= Task to carry out =
Would you print out all of the data exactly and keep the pictures out of it?

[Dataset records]

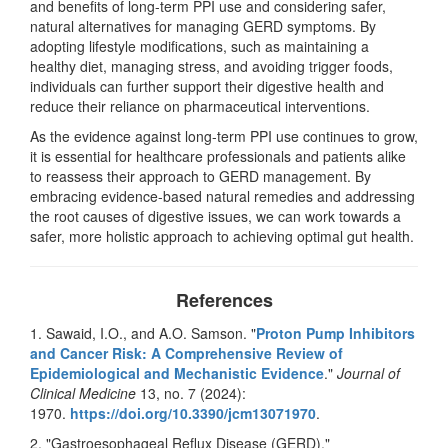
and benefits of long-term PPI use and considering safer,
natural alternatives for managing GERD symptoms. By
adopting lifestyle modifications, such as maintaining a
healthy diet, managing stress, and avoiding trigger foods,
individuals can further support their digestive health and
reduce their reliance on pharmaceutical interventions.
As the evidence against long-term PPI use continues to grow,
it is essential for healthcare professionals and patients alike
to reassess their approach to GERD management. By
embracing evidence-based natural remedies and addressing
the root causes of digestive issues, we can work towards a
safer, more holistic approach to achieving optimal gut health.
References
1. Sawaid, I.O., and A.O. Samson. "
Proton Pump Inhibitors
and Cancer Risk: A Comprehensive Review of
Epidemiological and Mechanistic Evidence
."
Journal of
Clinical Medicine
13, no. 7 (2024):
1970.
https://doi.org/10.3390/
jcm13071970
.
2. "Gastroesophageal Reflux Disease (GERD)."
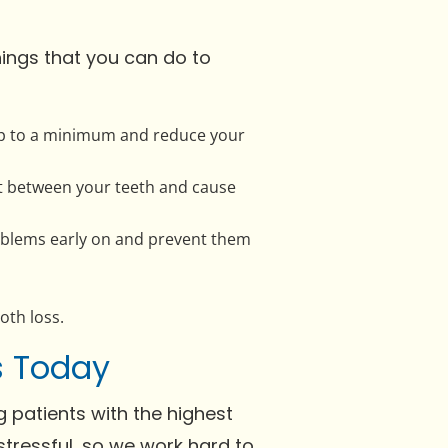
hings that you can do to
d-up to a minimum and reduce your
ght between your teeth and cause
problems early on and prevent them
oth loss.
Us Today
 patients with the highest
tressful, so we work hard to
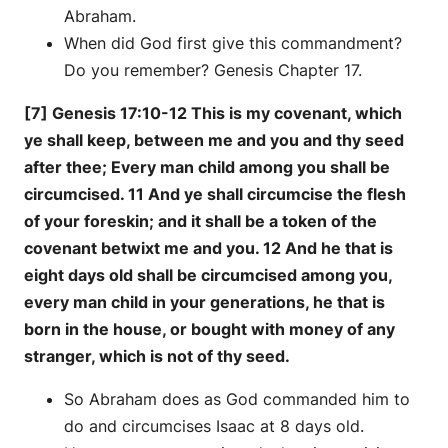
Abraham.
When did God first give this commandment?
Do you remember? Genesis Chapter 17.
[7] Genesis 17:10-12 This is my covenant, which
ye shall keep, between me and you and thy seed
after thee; Every man child among you shall be
circumcised. 11 And ye shall circumcise the flesh
of your foreskin; and it shall be a token of the
covenant betwixt me and you. 12 And he that is
eight days old shall be circumcised among you,
every man child in your generations, he that is
born in the house, or bought with money of any
stranger, which is not of thy seed.
So Abraham does as God commanded him to
do and circumcises Isaac at 8 days old.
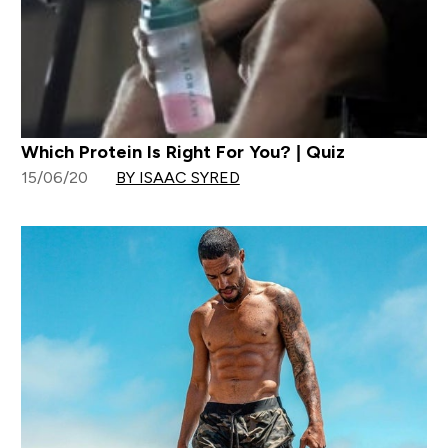
Which Protein Is Right For You? | Quiz
15/06/20
BY ISAAC SYRED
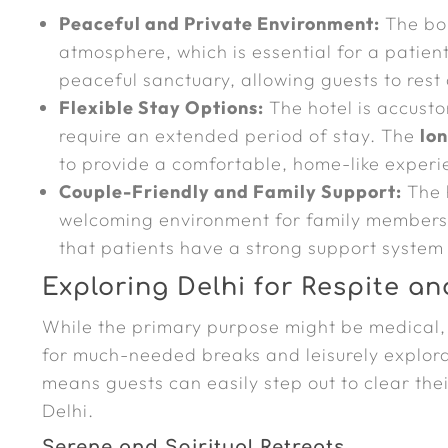
Peaceful and Private Environment:
The bou
atmosphere, which is essential for a patien
peaceful sanctuary, allowing guests to rest
Flexible Stay Options:
The hotel is accust
require an extended period of stay. The
lo
to provide a comfortable, home-like experi
Couple-Friendly and Family Support:
The 
welcoming environment for family members
that patients have a strong support system 
Exploring Delhi for Respite an
While the primary purpose might be medical,
for much-needed breaks and leisurely explora
means guests can easily step out to clear the
Delhi.
Serene and Spiritual Retreats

= Problem solution =
and benefits of long-term PPI use and considering safer,
natural alternatives for managing GERD symptoms. By
adopting lifestyle modifications, such as maintaining a
healthy diet, managing stress, and avoiding trigger foods,
individuals can further support their digestive health and
reduce their reliance on pharmaceutical interventions.
As the evidence against long-term PPI use continues to grow,
it is essential for healthcare professionals and patients alike
to reassess their approach to GERD management. By
embracing evidence-based natural remedies and addressing
the root causes of digestive issues, we can work towards a
safer, more holistic approach to achieving optimal gut health.
References
1. Sawaid, I.O., and A.O. Samson. "
Proton Pump Inhibitors
and Cancer Risk: A Comprehensive Review of
Epidemiological and Mechanistic Evidence
."
Journal of
Clinical Medicine
13, no. 7 (2024):
1970.
https://doi.org/10.3390/
jcm13071970
.
2. "Gastroesophageal Reflux Disease (GERD)."
hings that you can do to
d-up to a minimum and reduce your
ght between your teeth and cause
problems early on and prevent them
oth loss.
Us Today
 patients with the highest
tressful, so we work hard to
Abraham.
When did God first give this commandment?
Do you remember? Genesis Chapter 17.
[7] Genesis 17:10-12 This is my covenant, which
ye shall keep, between me and you and thy seed
after thee; Every man child among you shall be
circumcised. 11 And ye shall circumcise the flesh
of your foreskin; and it shall be a token of the
covenant betwixt me and you. 12 And he that is
eight days old shall be circumcised among you,
every man child in your generations, he that is
born in the house, or bought with money of any
stranger, which is not of thy seed.
So Abraham does as God commanded him to
do and circumcises Isaac at 8 days old.
Which Protein Is Right For You? | Quiz
15/06/20
BY ISAAC SYRED
Peaceful and Private Environment:
The bou
atmosphere, which is essential for a patien
peaceful sanctuary, allowing guests to rest
Flexible Stay Options:
The hotel is accust
require an extended period of stay. The
lo
to provide a comfortable, home-like experi
Couple-Friendly and Family Support:
The 
welcoming environment for family members
that patients have a strong support system 
Exploring Delhi for Respite an
While the primary purpose might be medical,
for much-needed breaks and leisurely explora
means guests can easily step out to clear the
Delhi.
Serene and Spiritual Retreats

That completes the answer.